WHAT THE TASK REQUIRES => Without including any pictures, write out all the records word for word.

---- AVAILABLE RECORDS

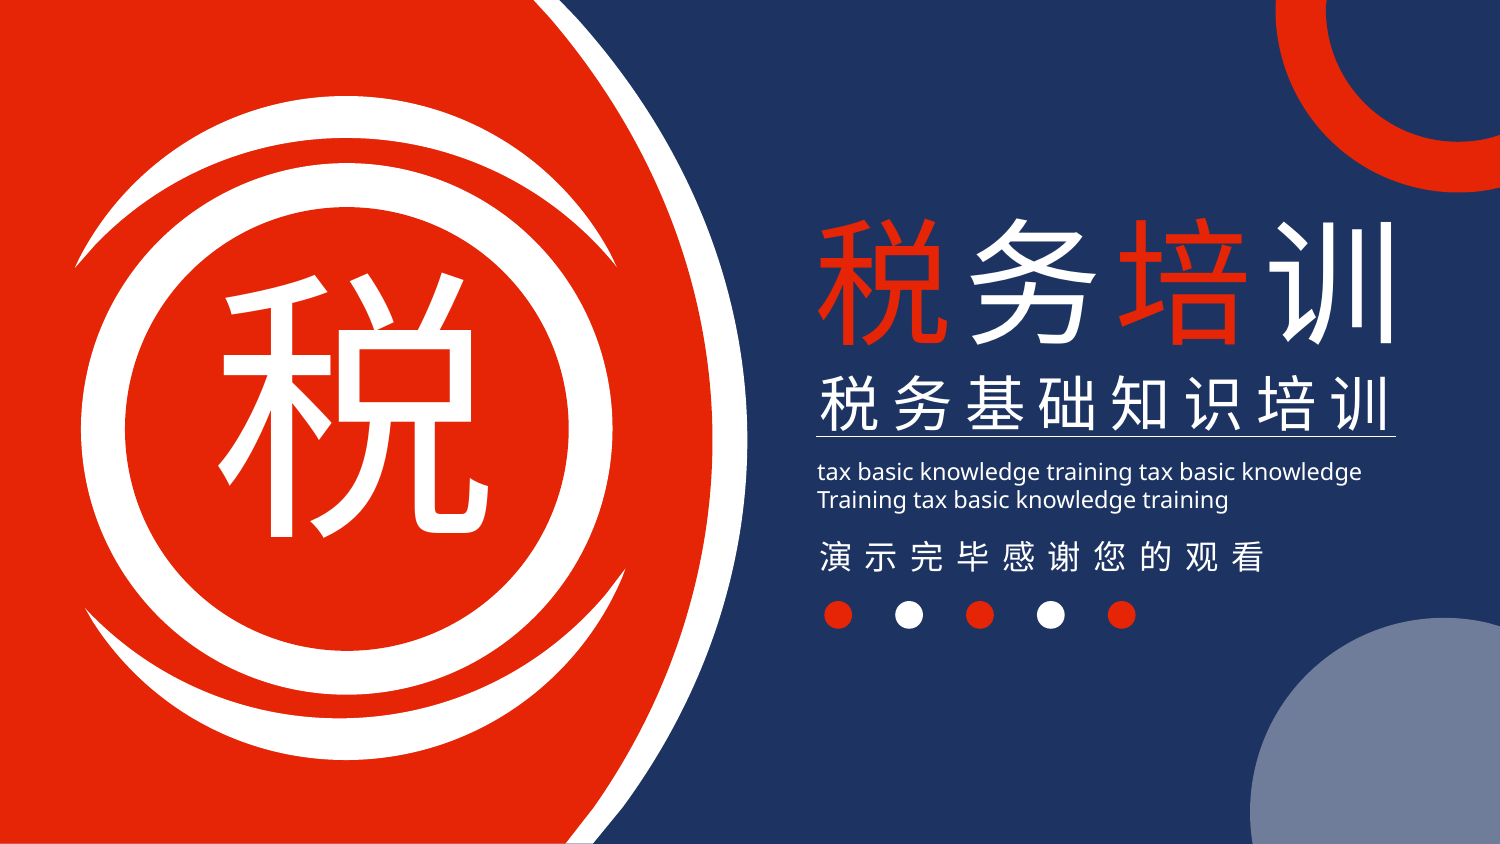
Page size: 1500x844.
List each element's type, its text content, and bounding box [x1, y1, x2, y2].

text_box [0, 0, 748, 844]
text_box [1275, 0, 1500, 193]
text_box tax basic knowledge training tax basic knowledge Training tax basic knowledge training [802, 449, 1411, 521]
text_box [804, 358, 1438, 447]
text_box 税务培训 [800, 189, 1438, 370]
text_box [81, 43, 613, 812]
text_box 演示完毕感谢您的观看 [804, 528, 1307, 584]
text_box [1250, 617, 1500, 844]
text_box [824, 600, 1136, 629]
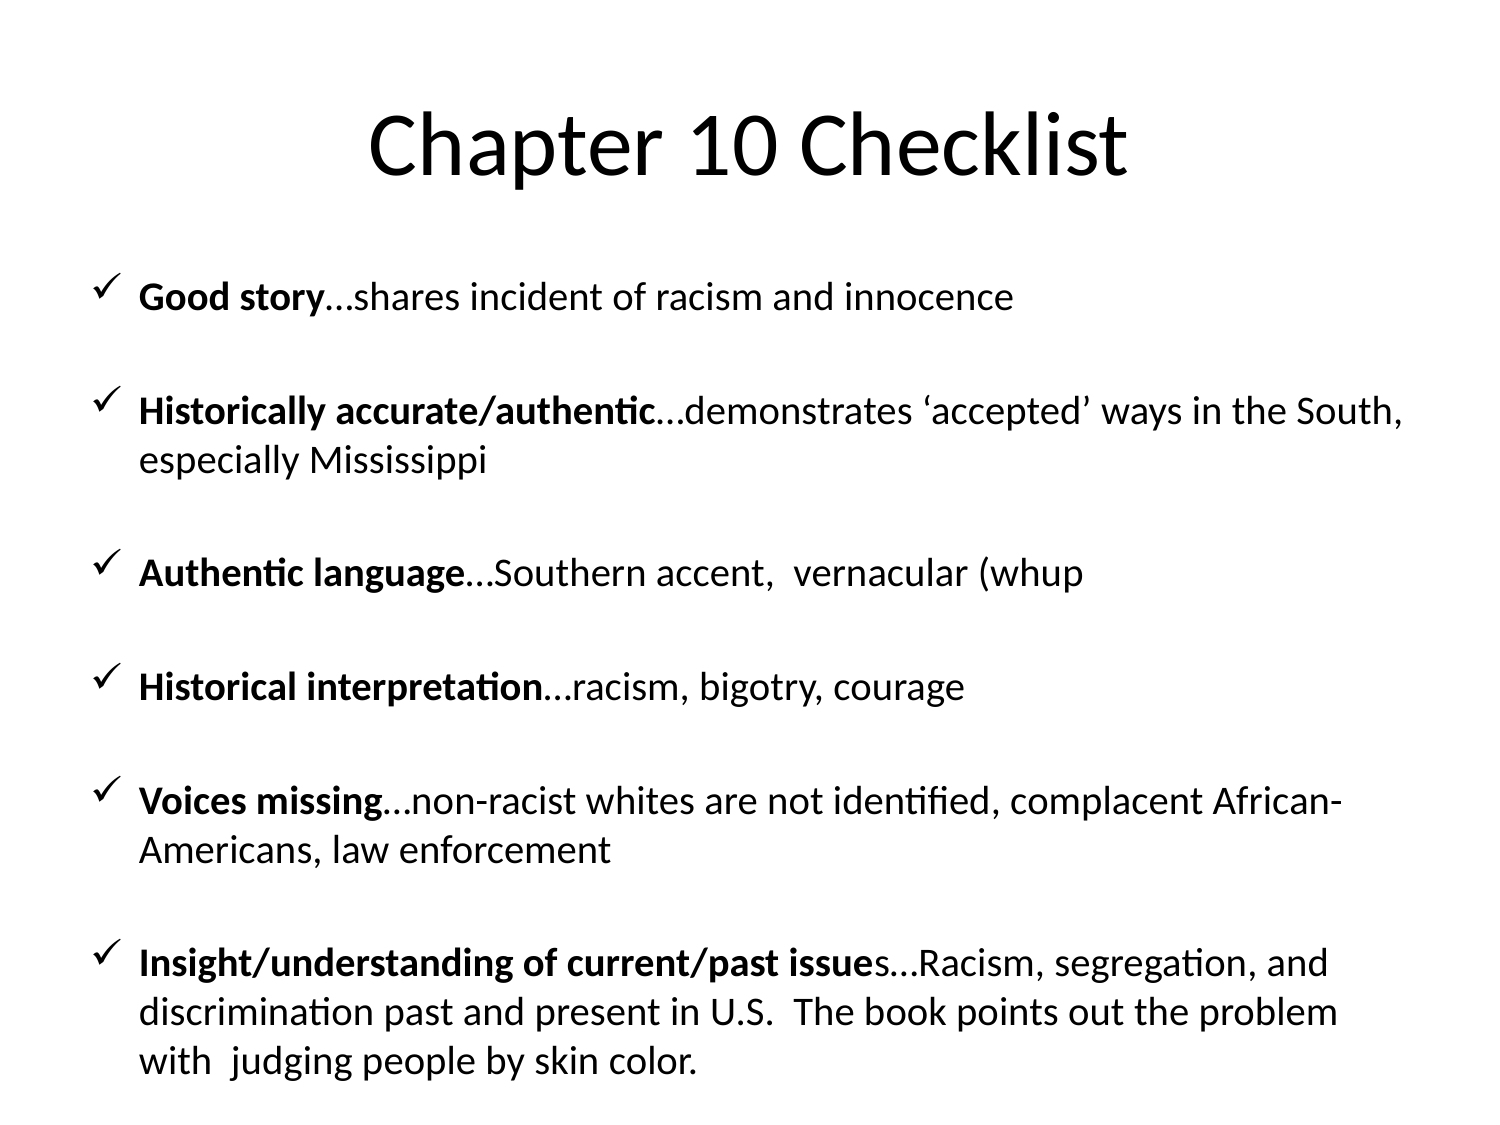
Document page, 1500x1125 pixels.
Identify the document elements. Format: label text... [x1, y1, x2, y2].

title Chapter 10 Checklist [75, 45, 1425, 233]
list Good story…shares incident of racism and innocence Historically accurate/authentic…demonstrates ‘accepted’ ways in the South, especially Mississippi Authentic language…Southern accent, vernacular (whup Historical interpretation…racism, bigotry, courage Voices missing…non-racist whites are not identified, complacent African-Americans, law enforcement Insight/understanding of current/past issues…Racism, segregation, and discrimination past and present in U.S. The book points out the problem with judging people by skin color. [75, 262, 1425, 1100]
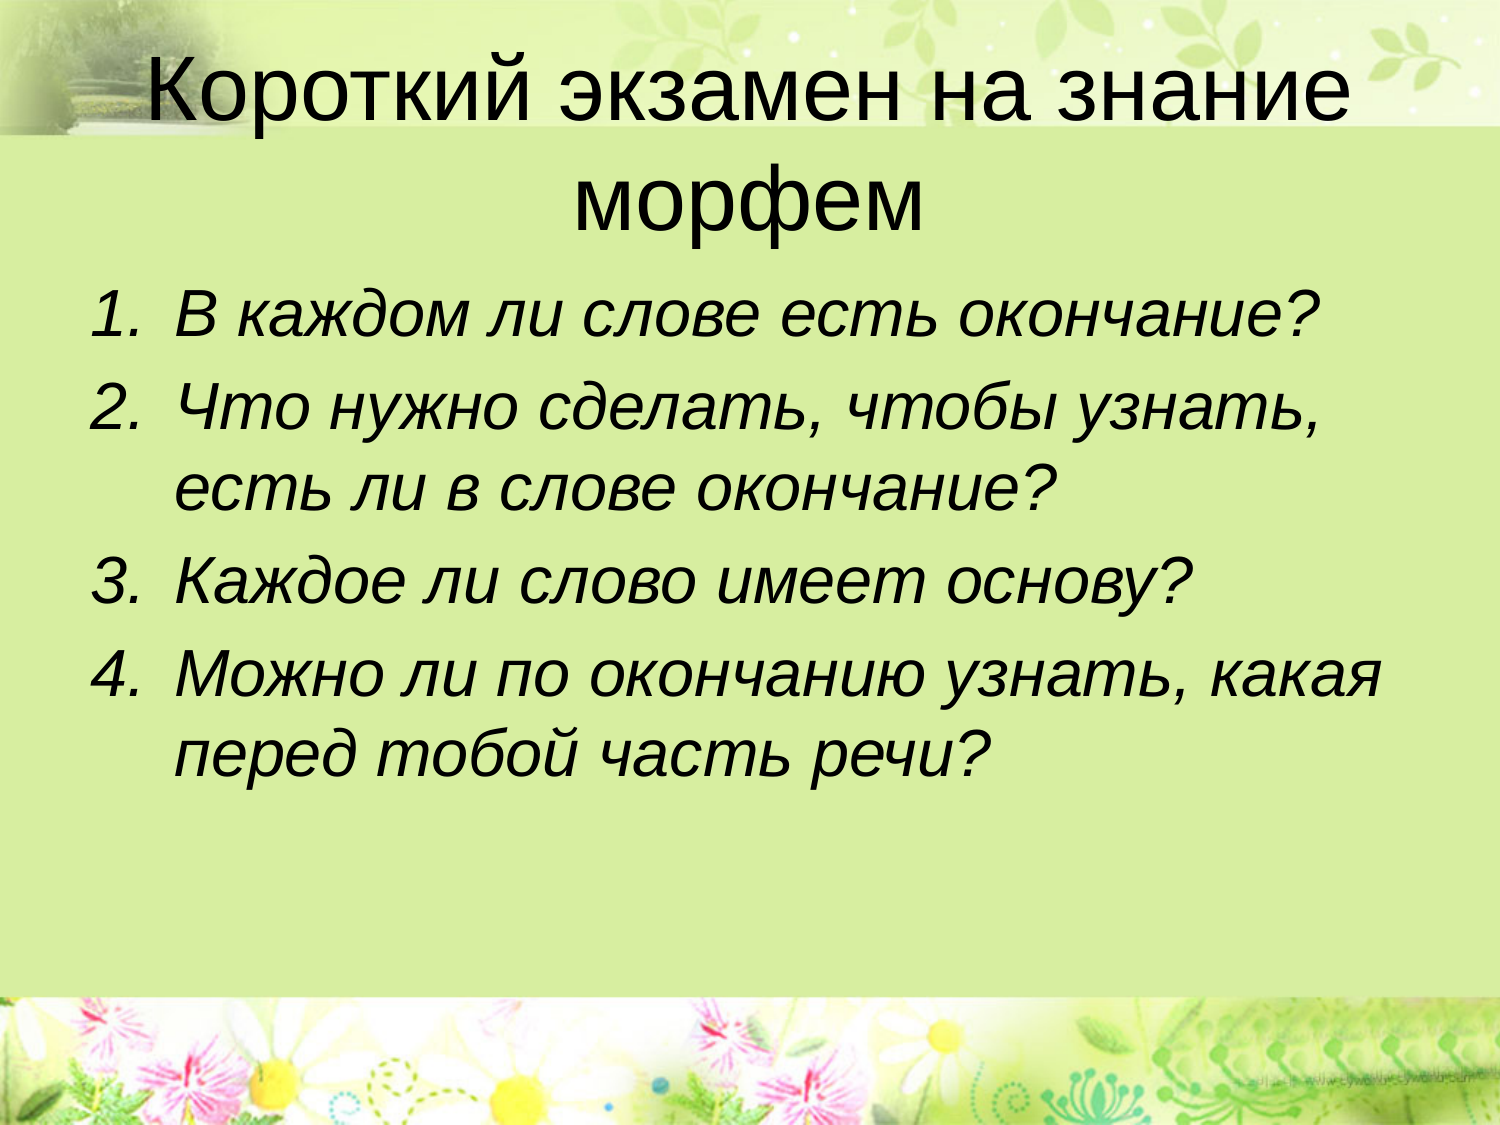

--------

OUTPUT FOR THIS EXERCISE =>
Page size: 1500x844.
List each element's type, its text content, and bounding box [x1, y1, x2, y2].

text_box [0, 0, 748, 844]
text_box [1275, 0, 1500, 193]
text_box tax basic knowledge training tax basic knowledge Training tax basic knowledge training [802, 449, 1411, 521]
text_box [804, 358, 1438, 447]
text_box 税务培训 [800, 189, 1438, 370]
text_box [81, 43, 613, 812]
text_box 演示完毕感谢您的观看 [804, 528, 1307, 584]
text_box [1250, 617, 1500, 844]
text_box [824, 600, 1136, 629]
Document page, 1500x1125 pixels.
Identify the document elements. Format: label text... [x1, y1, x2, y2].

title Chapter 10 Checklist [75, 45, 1425, 233]
list Good story…shares incident of racism and innocence Historically accurate/authentic…demonstrates ‘accepted’ ways in the South, especially Mississippi Authentic language…Southern accent, vernacular (whup Historical interpretation…racism, bigotry, courage Voices missing…non-racist whites are not identified, complacent African-Americans, law enforcement Insight/understanding of current/past issues…Racism, segregation, and discrimination past and present in U.S. The book points out the problem with judging people by skin color. [75, 262, 1425, 1100]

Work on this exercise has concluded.